For other states where admitting privileges requirements have been challenged in the past, court filings by clinics clearly demonstrate the potential impact of these harmful restrictions:
- In Tennessee, the admitting privileges requirement was in effect from July 2012 to April 2017. During that time, two clinics closed (in Knoxville and Memphis) and the remaining seven clinics’ capacity was reduced as existing providers were not able to obtain privileges and clinics had difficulties recruiting new providers. When the requirement was in effect, patients faced delays of two or three weeks to obtain an abortion.
- Mississippi has only one abortion clinic, and the legal filing in that case documents the steps the clinic took to try to obtain admitting privileges without success before the law was blocked by the court. At least one hospital refused to even provide an application to the provider despite repeated attempts and another hospital would not review a completed application.
- In an order blocking enforcement of Alabama’s law in 2014, the court determined that none of the providers in Birmingham, Mobile or Montgomery would be able to obtain privileges and no physician with privileges would start providing abortion care. This would leave only two abortion clinics open in the state, in Huntsville and Tuscaloosa.

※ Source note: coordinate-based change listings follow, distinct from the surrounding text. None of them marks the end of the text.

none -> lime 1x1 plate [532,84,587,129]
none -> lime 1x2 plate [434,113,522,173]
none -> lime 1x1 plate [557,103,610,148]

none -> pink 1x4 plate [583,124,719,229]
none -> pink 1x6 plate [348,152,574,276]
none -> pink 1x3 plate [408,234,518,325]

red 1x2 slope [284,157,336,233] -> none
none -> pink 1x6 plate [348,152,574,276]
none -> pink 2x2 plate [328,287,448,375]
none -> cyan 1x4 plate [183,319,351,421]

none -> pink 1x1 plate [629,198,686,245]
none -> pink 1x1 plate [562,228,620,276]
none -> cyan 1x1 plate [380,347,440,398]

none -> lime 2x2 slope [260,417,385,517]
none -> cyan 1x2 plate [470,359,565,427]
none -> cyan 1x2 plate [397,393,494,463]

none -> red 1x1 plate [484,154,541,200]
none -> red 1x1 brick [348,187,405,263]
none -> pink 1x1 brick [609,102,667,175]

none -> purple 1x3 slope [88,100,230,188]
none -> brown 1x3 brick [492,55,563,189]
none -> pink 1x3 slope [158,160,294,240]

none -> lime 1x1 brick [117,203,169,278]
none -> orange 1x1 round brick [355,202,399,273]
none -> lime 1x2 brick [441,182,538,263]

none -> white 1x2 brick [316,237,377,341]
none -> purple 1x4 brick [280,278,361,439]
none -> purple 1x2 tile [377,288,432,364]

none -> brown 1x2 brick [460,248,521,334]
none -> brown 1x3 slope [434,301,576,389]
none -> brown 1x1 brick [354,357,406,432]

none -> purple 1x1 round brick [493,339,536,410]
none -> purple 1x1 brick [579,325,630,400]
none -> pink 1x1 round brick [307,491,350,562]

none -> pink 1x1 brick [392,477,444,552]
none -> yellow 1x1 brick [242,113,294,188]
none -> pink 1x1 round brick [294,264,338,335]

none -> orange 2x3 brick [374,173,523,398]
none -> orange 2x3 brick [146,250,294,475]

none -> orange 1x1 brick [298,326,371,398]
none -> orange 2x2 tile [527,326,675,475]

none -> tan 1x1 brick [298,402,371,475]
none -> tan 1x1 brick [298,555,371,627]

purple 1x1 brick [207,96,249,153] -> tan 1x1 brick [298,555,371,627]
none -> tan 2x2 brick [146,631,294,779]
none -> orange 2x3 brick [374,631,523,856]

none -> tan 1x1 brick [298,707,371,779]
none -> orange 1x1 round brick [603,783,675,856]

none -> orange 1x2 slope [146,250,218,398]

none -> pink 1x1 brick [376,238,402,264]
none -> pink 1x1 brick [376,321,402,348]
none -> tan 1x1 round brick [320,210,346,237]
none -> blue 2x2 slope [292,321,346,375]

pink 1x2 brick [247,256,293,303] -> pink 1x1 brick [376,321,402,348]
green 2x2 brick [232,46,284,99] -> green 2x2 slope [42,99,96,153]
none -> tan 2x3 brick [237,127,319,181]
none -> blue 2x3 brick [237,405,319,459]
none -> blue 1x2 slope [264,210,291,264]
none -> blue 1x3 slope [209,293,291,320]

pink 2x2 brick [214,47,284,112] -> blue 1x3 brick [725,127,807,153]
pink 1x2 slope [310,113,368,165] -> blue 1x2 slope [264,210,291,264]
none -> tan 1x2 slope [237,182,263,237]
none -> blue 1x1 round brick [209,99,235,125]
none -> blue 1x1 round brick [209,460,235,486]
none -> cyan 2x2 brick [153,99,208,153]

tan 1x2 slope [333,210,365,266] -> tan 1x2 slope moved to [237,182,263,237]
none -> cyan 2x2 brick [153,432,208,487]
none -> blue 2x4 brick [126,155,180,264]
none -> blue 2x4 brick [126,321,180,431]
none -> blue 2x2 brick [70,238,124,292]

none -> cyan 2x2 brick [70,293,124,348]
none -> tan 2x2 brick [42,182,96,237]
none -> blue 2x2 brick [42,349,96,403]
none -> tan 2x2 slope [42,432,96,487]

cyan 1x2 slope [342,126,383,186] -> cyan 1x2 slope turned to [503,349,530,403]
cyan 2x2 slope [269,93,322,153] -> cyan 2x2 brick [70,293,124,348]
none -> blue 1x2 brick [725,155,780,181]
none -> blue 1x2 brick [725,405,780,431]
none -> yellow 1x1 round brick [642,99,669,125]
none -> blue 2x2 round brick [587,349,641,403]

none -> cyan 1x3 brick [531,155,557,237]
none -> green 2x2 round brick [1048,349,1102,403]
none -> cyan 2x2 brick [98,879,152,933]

Had these states been successful in requiring admitting privileges, access to abortion for patients in those states would be even more limited than it is today. Moreover, it is important to understand how these effects can play out across state lines, contributing to even larger changes in abortion access around the country. For example, if neighboring states adopt similar measures, patients in entire regions of the country may be forced either to travel long distances to obtain abortion services or be left without access to care. At the same time, clinics in states without admitting privileges requirements must figure out how to care for an influx of patients who manage to travel from states with clinic closures.
Abortion care is already quite limited in the 15 states that may pursue admitting privileges requirements following the Supreme Court’s decision in the Louisiana case, with most having only a handful of abortion clinics and long driving distances already. For all but three of these states, the rate of abortion clinics per million women aged 15–44 ranges from 1.7 to 7.0. And patients tend to have long driving distances to reach a clinic, with average one-way drives between 23 and 92 miles in 10 of these states. (In comparison, in all but two of the 15 states that are supportive of abortion rights, the rate of clinics per million women of reproductive age ranges from 15.0 to 69.3, and the one-way driving distance to reach a clinic in 10 of these states is less than 10 miles.)
Abortion clinics will be directly targeted by any additional admitting privileges requirements, which will have potentially devastating effects on abortion access across a wide swath of the country. Of course, this is the result desired by proponents of admitting privileges restrictions. The question that remains to be answered is whether the Supreme Court will follow precedent or follow politics.